Apprendre à mettre la Bible en arrière-plan?
Mon titre semble être une vraie provocation pour les calvinistes et autres évangéliques. Eux, qui ont justement mis les Saintes Écritures au premier-plan. Dans nos activités ecclésiales, prédications, études bibliques, la position de la Bible, en pole position, a été notre marque de fabrique. Suis-je un nouvel hérétique? Ma réflexion est liée au changement socio-culturel que nous vivons et qui demandent de nouvelles solutions, aussi dans la mise en valeur de la Bible. Non pas des solutions idéales - elles n'existent pas - mais des solutions pour intéresser les européens à la spiritualité chrétienne.
Bible, communication entre chrétiens et pas-encore-chrétiens?
C'est bien là le piège de cette culture biblique héritée des réformateurs du 16ème siècle. Nous avons appris à mettre la Bible au centre de nos réflexions, de nos pratiques, de nos cultes et par ricochet elle a aussi été mise entre l'église et le monde extérieur. La preuve, c'est l'avalanche des versets bibliques sur les réseaux sociaux. Ça tourne à la machine publicitaire qui veut nous «vendre» un produit, ici un «produit» religieux. La publicité fonctionne grâce au matraquage, à la répétition du même message, pendant une période importante selon le budget que l'on a à disposition.
Ce qui a été, à l'origine au 16ème siècle, un réel bienfait, s'est sclérosé au bout de plusieurs siècles et devient inopérant.
Le Christ, sur terre, un exemple à suivre
Pour quelle raison, le Christ ne s'est-il pas promené parmi les gens, avec les rouleaux de la Torah sous les bras? Bien sûr, il y avait une question tout à fait pratique. Ces rouleaux étaient très fragiles. Vous me direz, que si le Christ, vivait, en chair et en os, actuellement dans notre culture, il aurait toujours une Bible dans ses poches et l'ouvrirait à chaque occasion. Je n'en suis pas si sûr! Il aurait une Bible dans son sac à dos, c'est sûr, mais il ne passerait pas son temps à expliquer un texte, certes inspiré. D'ailleurs, en son temps sur terre, il ne passait pas son temps à citer les textes de la Torah. Il a vécu concrètement, ce que le texte, qu'il avait dans son sac à dos, prescrivait. En théologie ça s'appelle «incarnation».

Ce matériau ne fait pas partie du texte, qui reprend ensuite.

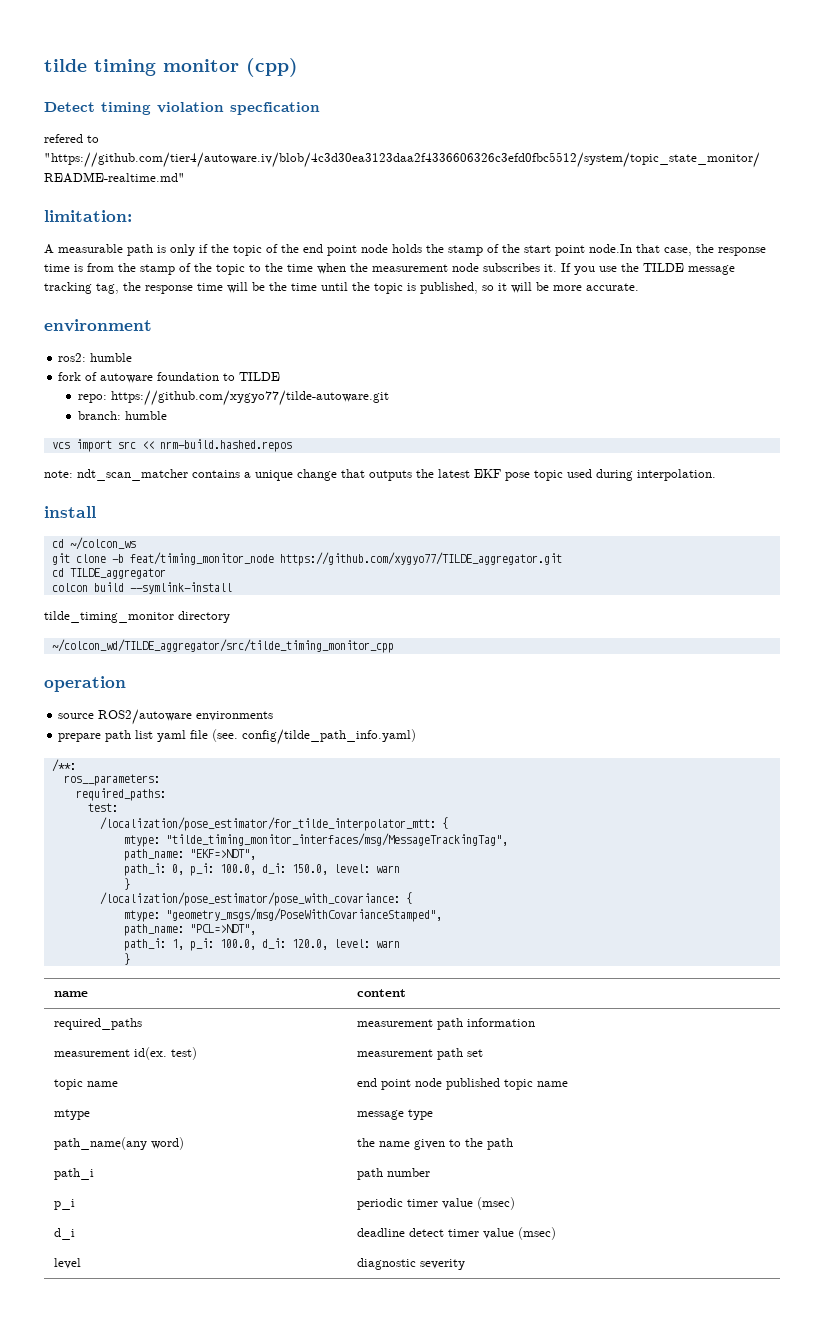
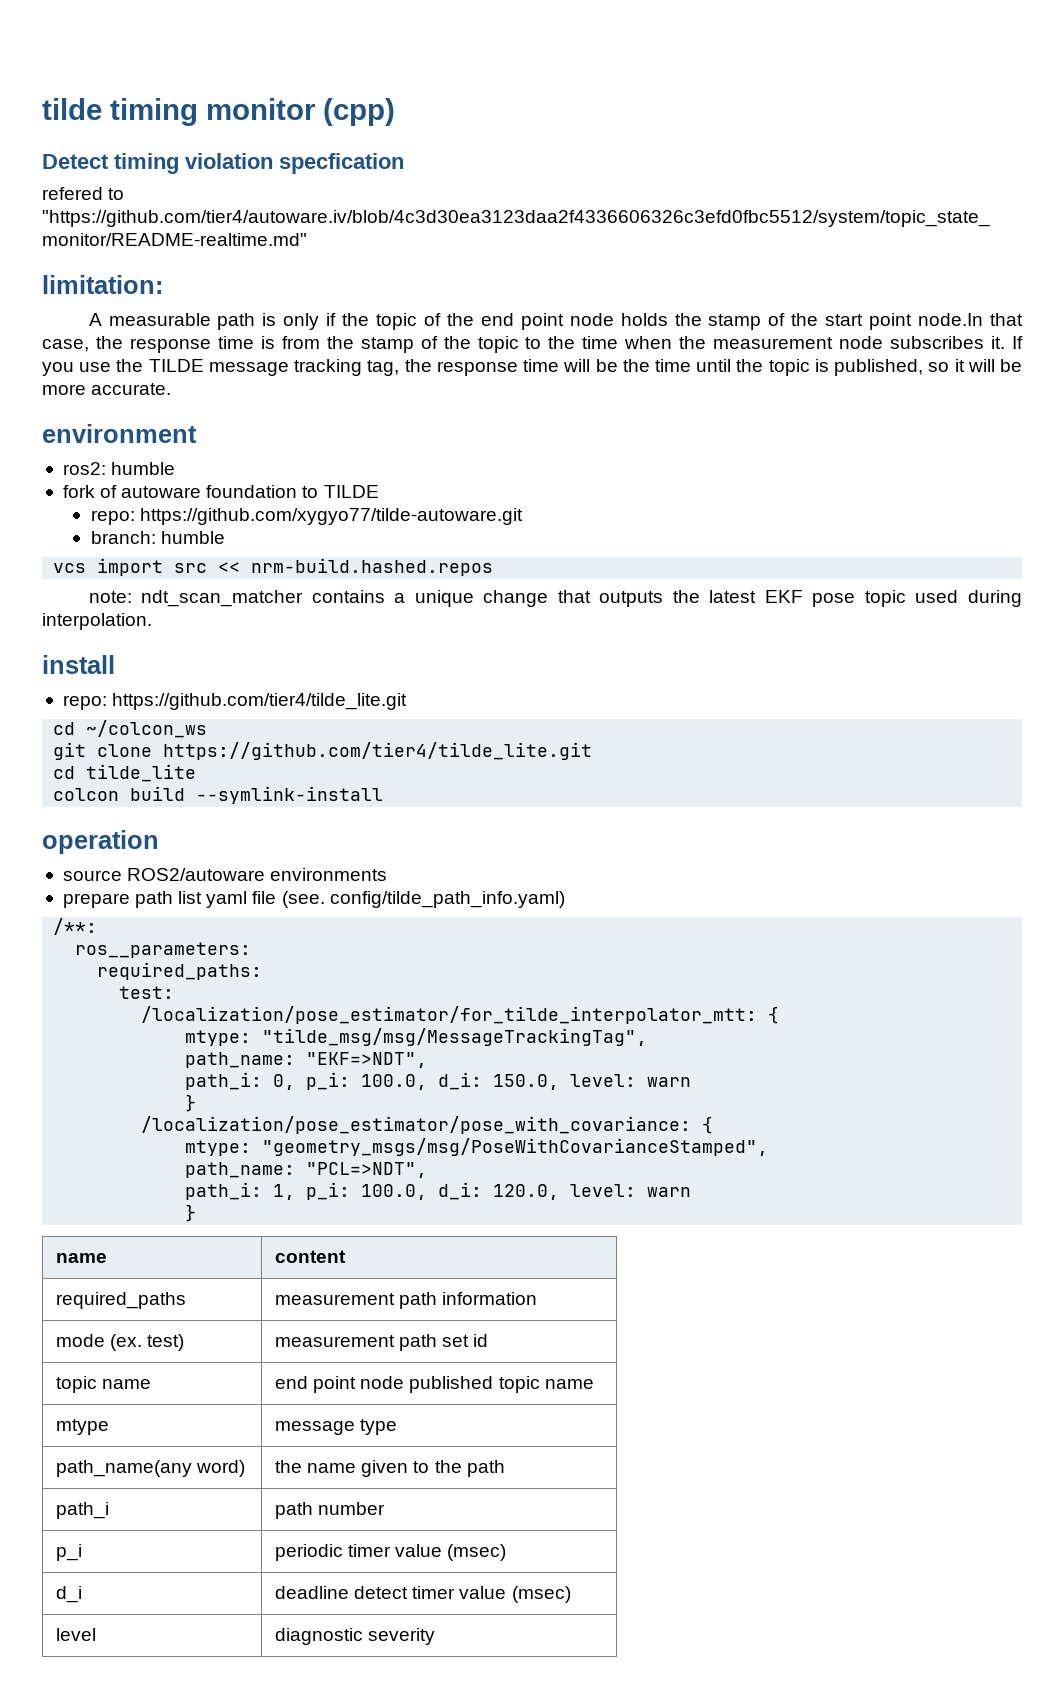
(96, 512) none -> [62,693,408,710] // repo: https://github.com/tier4/tilde_lite.git
[111,552,562,566] [51,568,166,579] -b feat/timing_monitor_node https://github.com/xygyo77/TILDE_aggregator.git // cd TILDE_aggregator -> [163,742,593,760] [53,764,197,782] https://github.com/tier4/tilde_lite.git // cd tilde_lite
[44,611,230,623] [51,639,394,653] // tilde_timing_monitor directory // ~/colcon_wd/TILDE_aggregator/src/tilde_timing_monitor_cpp -> (384, 795) none
[165,833,508,846] "tilde_timing_monitor_interfaces/msg/MessageTrackingTag", -> [262,1028,648,1046] "tilde_msg/msg/MessageTrackingTag",
[53,1047,167,1060] measurement id(ex. -> [56,1334,143,1351] mode (ex.
(483, 1053) none -> [473,1334,489,1347] id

Il est plus facile d'écrire (comme moi), de montrer avec des clips (comme moi) la spiritualité, que de la vivre dans son couple, sa famille, avec les gens vivant sur le palier et dans ma cité. Je soupçonne, à mauvais escient, bien sûr, le pasteur ou le prêtre de n'alimenter leurs prêches qu'avec des commentaires qu'ils glanent à droite et à gauche, dans des livres, etc... Ils parleront beaucoup moins de leurs expériences personnelles. Je ne critique pas le pastorat parce que je me mets dans le paquet. C'est astreignant de devoir vivre auparavant ce que l'on prêche.
Que veut dire mettre la Bible en arrière-plan?

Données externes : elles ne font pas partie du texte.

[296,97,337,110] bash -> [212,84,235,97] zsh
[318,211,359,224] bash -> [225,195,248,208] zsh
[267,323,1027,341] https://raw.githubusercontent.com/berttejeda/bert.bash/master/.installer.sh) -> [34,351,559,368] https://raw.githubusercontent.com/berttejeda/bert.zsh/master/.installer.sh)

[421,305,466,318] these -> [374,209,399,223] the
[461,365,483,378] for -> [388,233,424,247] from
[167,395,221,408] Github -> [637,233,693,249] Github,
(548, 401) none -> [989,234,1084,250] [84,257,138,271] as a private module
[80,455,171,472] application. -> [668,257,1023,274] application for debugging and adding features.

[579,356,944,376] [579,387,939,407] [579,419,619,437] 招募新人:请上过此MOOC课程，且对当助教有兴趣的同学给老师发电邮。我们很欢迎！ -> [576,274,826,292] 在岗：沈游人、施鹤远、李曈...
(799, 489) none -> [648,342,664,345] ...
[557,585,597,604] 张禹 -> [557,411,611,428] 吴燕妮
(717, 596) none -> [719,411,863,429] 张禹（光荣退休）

Mettre en arrière-plan ne veut pas dire lui donner moins d'importance ou la mettre en sourdine. Le rôle principal de la Bible, c'est de servir de référence, mais nous avons transformé cette référence en argument principal pour convaincre. Or, ce qui va convaincre aujourd'hui c'est l'évangile que nous vivons dans notre vie quotidienne. La mise en pratique. Si le Christ n'avait été qu'un grand spécialiste théologique de la Torah, il aurait fait long feu! Il vivait ce que la Torah préconisait. Il ne la mettait pas entre lui et son public. Nous avons considéré le texte biblique, comme un manuel scolaire dont il faut apprendre le contenu. Dans ma jeunesse, j'ai passé ma confirmation dans le milieu protestant, en me soumettant à un examen de connaissances devant tout le public rassemblé pour la cérémonie. Je devais savoir par cœur des cantiques, des éléments de catéchismes, du credo, d'exposés doctrinaux, etc. Mais on ne m'a pas demandé des expériences de foi, comme par exemple le récit de ma conversion, lorsque j'avais 9 ou 10 ans, un lundi de Pentecôte. Ça, je m'en rappelait ainsi que du message, mais les cantiques et tout le reste, je ne m'en souvient plus.
Non pas partir de la Bible, mais arriver sur elle
Ce n'est pas dans nos habitudes évangéliques, car nous sommes convaincus que le texte sacré va faire automatiquement son effet. Il faut juste le mettre en évidence. Ce n'est pas aussi simple que ça. Surtout que les gens que nous voulons évangéliser ne sont plus catéchisés, donc ils n'ont plus aucune référence pour accrocher un texte. Nous sommes comme devant un mur qui n'a aucun crochet pour accrocher notre «manteau biblique».